Through the first few months of 2018, visits lasting between three and five minutes — called micro-visits — have increased 9% over year-ago levels at Whole Foods stores with lockers in the chain’s top 10 markets, according to digital marketing firm inMarket.
Since Amazon completed its acquisition last August, micro-visits have increased 11% at stores with lockers, compared with 7% at stores without lockers, inMarket said in the report, which tracks customer traffic via location data.
Despite the increase in short visits, the average dwell time in Whole Foods has actually increased about 0.2%, the report found, citing the overall increase in trips, most of which last longer than five minutes. Foot traffic at Whole Foods has increased 0.49% since last August, and is up 1.28% in 2018, compared with a year ago, inMarket reported.

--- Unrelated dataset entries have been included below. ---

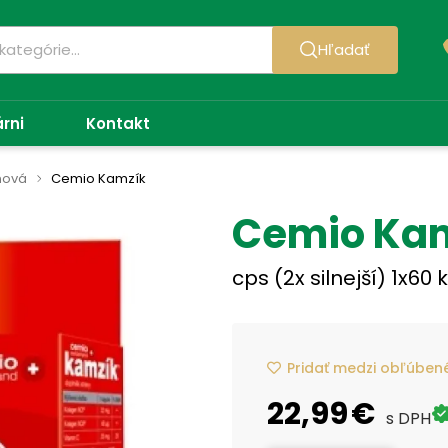
Hľadať
árni
Kontakt
nová
Cemio Kamzík
Cemio Ka
cps (2x silnejší) 1x60 
Pridať medzi obľúben
22,99 €
s DPH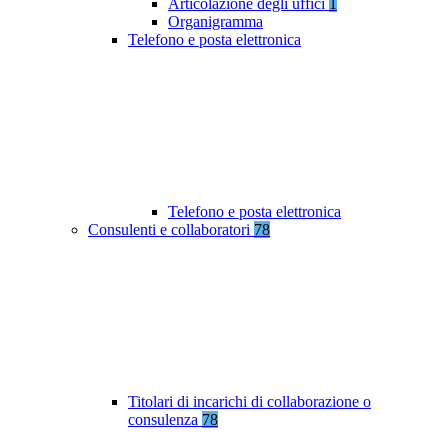
Articolazione degli uffici
1
Organigramma
Telefono e posta elettronica
Telefono e posta elettronica
Consulenti e collaboratori
78
Titolari di incarichi di collaborazione o
consulenza
78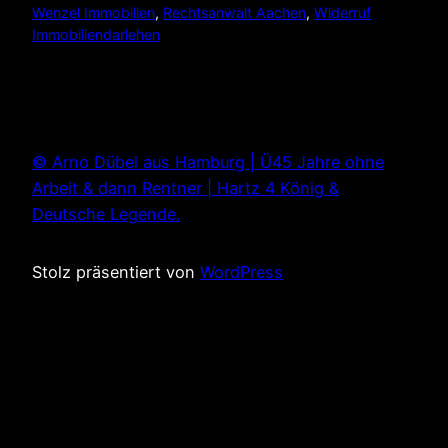
Wenzel Immobilien
, 
Rechtsanwalt Aachen
, 
Widerruf
Immobiliendarlehen
© Arno Dübel aus Hamburg | Ü45 Jahre ohne
Arbeit & dann Rentner | Hartz 4 König &
Deutsche Legende.
Stolz präsentiert von
WordPress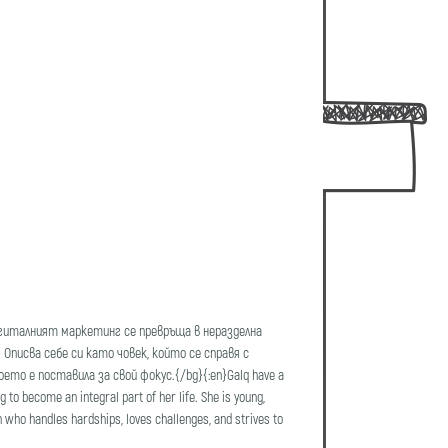
игиталният маркетинг се превръща в неразделна
 Описва себе си като човек, който се справя с
то е поставила за свой фокус.{/bg}{:en}Galq have a
to become an integral part of her life. She is young,
 who handles hardships, loves challenges, and strives to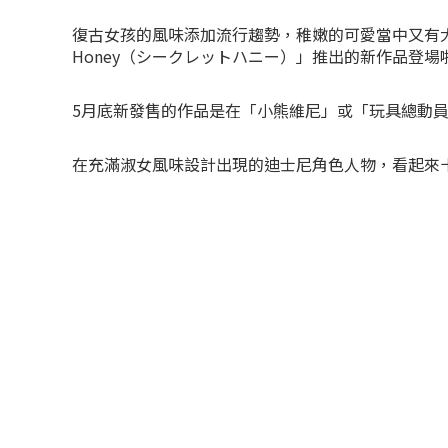
復古女孩的風味添加流行趨勢，稚嫩的可愛當中又有大人
Honey（シークレットハニー）」推出的新作品登場
5月底新發售的作品是在「小熊維尼」或「玩具總動
在充滿淑女風味設計出現的迪士尼角色人物，看起來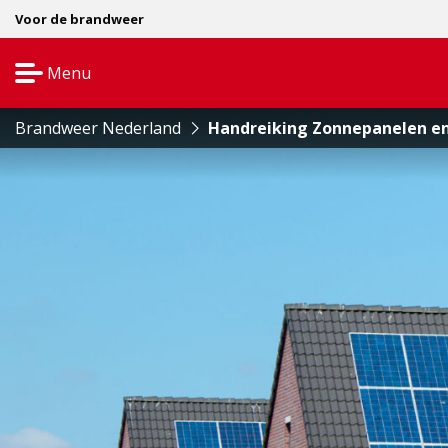
Voor de brandweer
Menu
Open
navigatie
Brandweer Nederland
Handreiking Zonnepanelen en 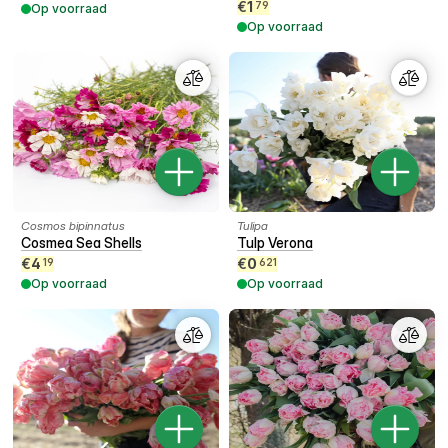
€
1
79
Op voorraad
Op voorraad
Cosmos bipinnatus
Tulipa
Cosmea Sea Shells
Tulp Verona
€
4
€
0
19
621
Op voorraad
Op voorraad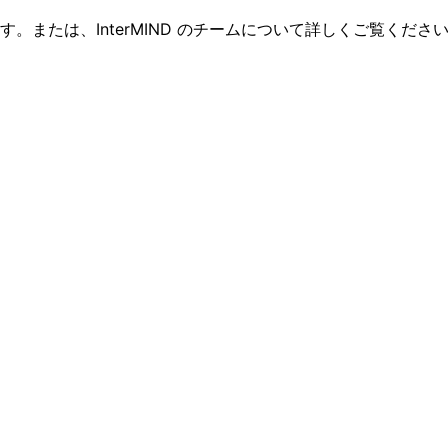
または、InterMIND のチームについて詳しくご覧くださ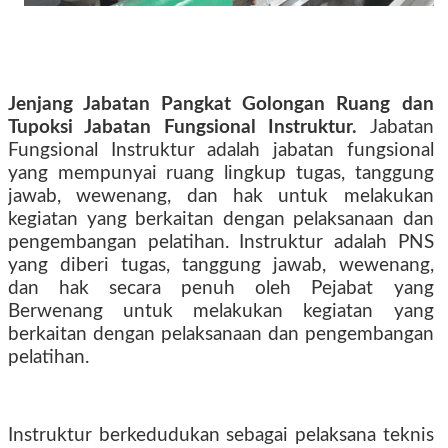
Jenjang Jabatan Pangkat Golongan Ruang dan
Tupoksi Jabatan Fungsional Instruktur.
Jabatan
Fungsional Instruktur adalah jabatan fungsional
yang mempunyai ruang lingkup tugas, tanggung
jawab, wewenang, dan hak untuk melakukan
kegiatan yang berkaitan dengan pelaksanaan dan
pengembangan pelatihan. Instruktur adalah PNS
yang diberi tugas, tanggung jawab, wewenang,
dan hak secara penuh oleh Pejabat yang
Berwenang untuk melakukan kegiatan yang
berkaitan dengan pelaksanaan dan pengembangan
pelatihan.
Instruktur berkedudukan sebagai pelaksana teknis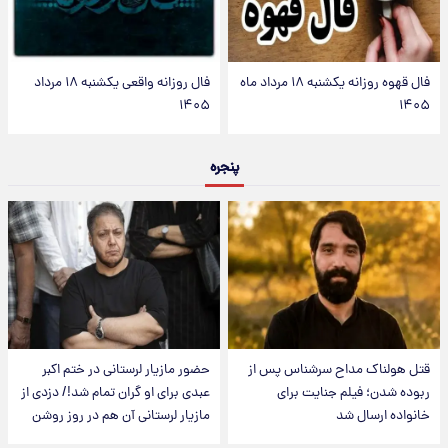
فال قهوه روزانه یکشنبه ۱۸ مرداد ماه
فال روزانه واقعی یکشنبه ۱۸ مرداد
۱۴۰۵
۱۴۰۵
پنجره
قتل هولناک مداح سرشناس پس از
حضور مازیار لرستانی در ختم اکبر
ربوده شدن؛ فیلم جنایت برای
عبدی برای او گران تمام شد!/ دزدی از
خانواده ارسال شد
مازیار لرستانی آن هم در روز روشن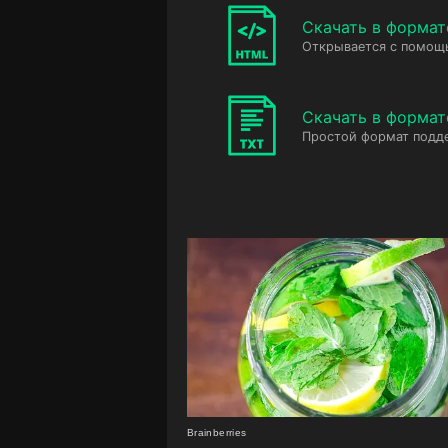
Скачать в форма
Открывается с помощ
Скачать в формат
Простой формат подд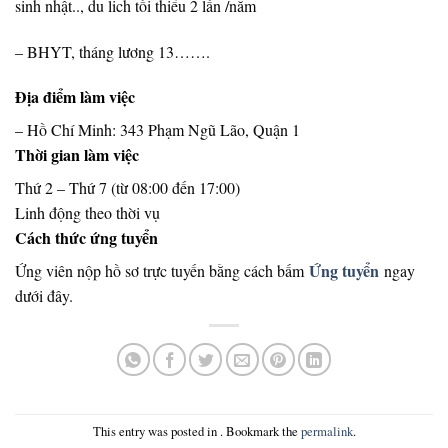
sinh nhật.., du lich tối thiểu 2 lần /năm
– BHYT, tháng lương 13…….
Địa điểm làm việc
– Hồ Chí Minh: 343 Phạm Ngũ Lão, Quận 1
Thời gian làm việc
Thứ 2 – Thứ 7 (từ 08:00 đến 17:00)
Linh động theo thời vụ
Cách thức ứng tuyển
Ứng tuyển
Ứng viên nộp hồ sơ trực tuyến bằng cách bấm
ngay
dưới đây.
This entry was posted in . Bookmark the
permalink
.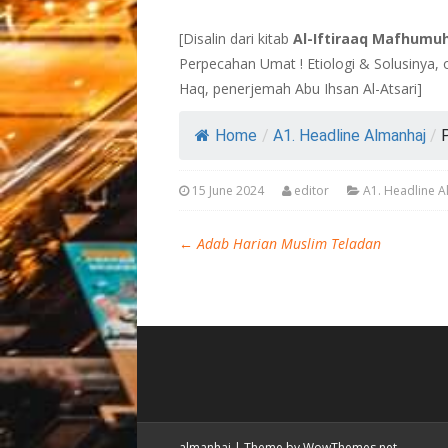
[Disalin dari kitab
Al-Iftiraaq Mafhumu
Perpecahan Umat ! Etiologi & Solusinya, 
Haq, penerjemah Abu Ihsan Al-Atsari]
Home
/
A1. Headline Almanhaj
/
P
15 June 2024
editor
A1. Headline 
←
Adab Harian Muslim Teladan
almanhaj
|
Theme by WowThemes.net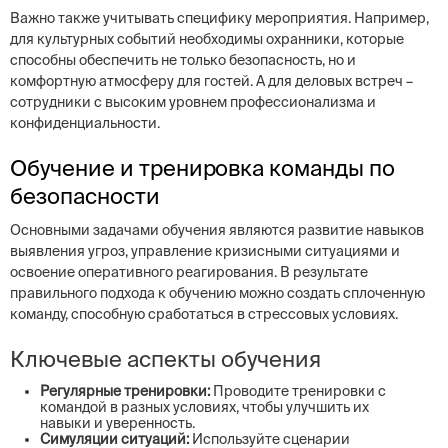
Важно также учитывать специфику мероприятия. Например,
для культурных событий необходимы охранники, которые
способны обеспечить не только безопасность, но и
комфортную атмосферу для гостей. А для деловых встреч –
сотрудники с высоким уровнем профессионализма и
конфиденциальности.
Обучение и тренировка команды по
безопасности
Основными задачами обучения являются развитие навыков
выявления угроз, управление кризисными ситуациями и
освоение оперативного реагирования. В результате
правильного подхода к обучению можно создать сплоченную
команду, способную сработаться в стрессовых условиях.
Ключевые аспекты обучения
Регулярные тренировки:
Проводите тренировки с
командой в разных условиях, чтобы улучшить их
навыки и уверенность.
Симуляции ситуаций:
Используйте сценарии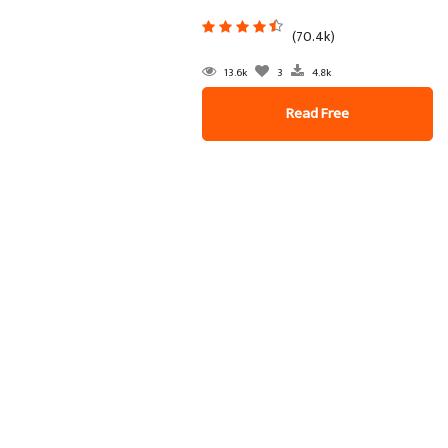
(70.4k)
13.6k
3
4.8k
Read Free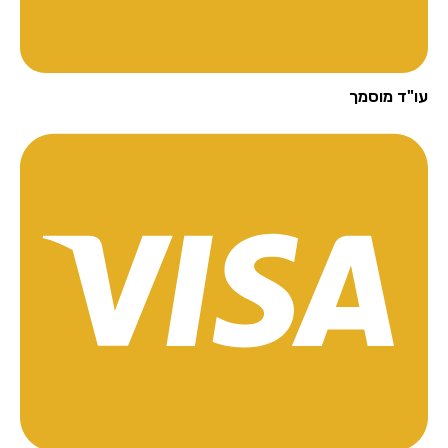
"ד מוסמך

“Much like a convenience store in dealing with gas customers, it’s up to Whole Foods to capitalize on the short visitation via impulse buys and low-consideration products,” inMarket said in the report. “As the relationship evolves, it wouldn’t be surprising to see Amazon surround its in-store lockers with convenience-style products to drive incremental sales on short visits.”
Amazon began rolling out the lockers in 2011 to allow consumers to pick up items ordered online. The company sends customers a code to unlock the lockers, into which ordered items have been placed.
The lockers have been rolled out to more than 2,000 locations in 50 cities worldwide, according to Amazon.
There are now lockers in 76 of Whole Foods’ 473 locations, according to a Reuters report. Amazon has also rolled the lockers out to more than 300 7-Eleven convenience stores, according to reports.
According to research conducted by Chain Store Guides last year before the Whole Foods rollout of Amazon lockers, convenience stores were the largest retail channel for the service, followed by grocery stores. In addition to Whole Foods, other supermarket banners that host lockers include Safeway, Albertsons, ShopRite, Food City, Food Bazaar, Gristedes and several Supervalu banners, among others.
Supervalu- and Albertsons-owned banners together accounted for about 80% of the nearly 300 supermarket locations hosting Amazon lockers, according the Chain Store Guides research.
An Amazon spokesperson was not immediately available for comment about whether the company would continue to place lockers in supermarkets other than Whole Foods.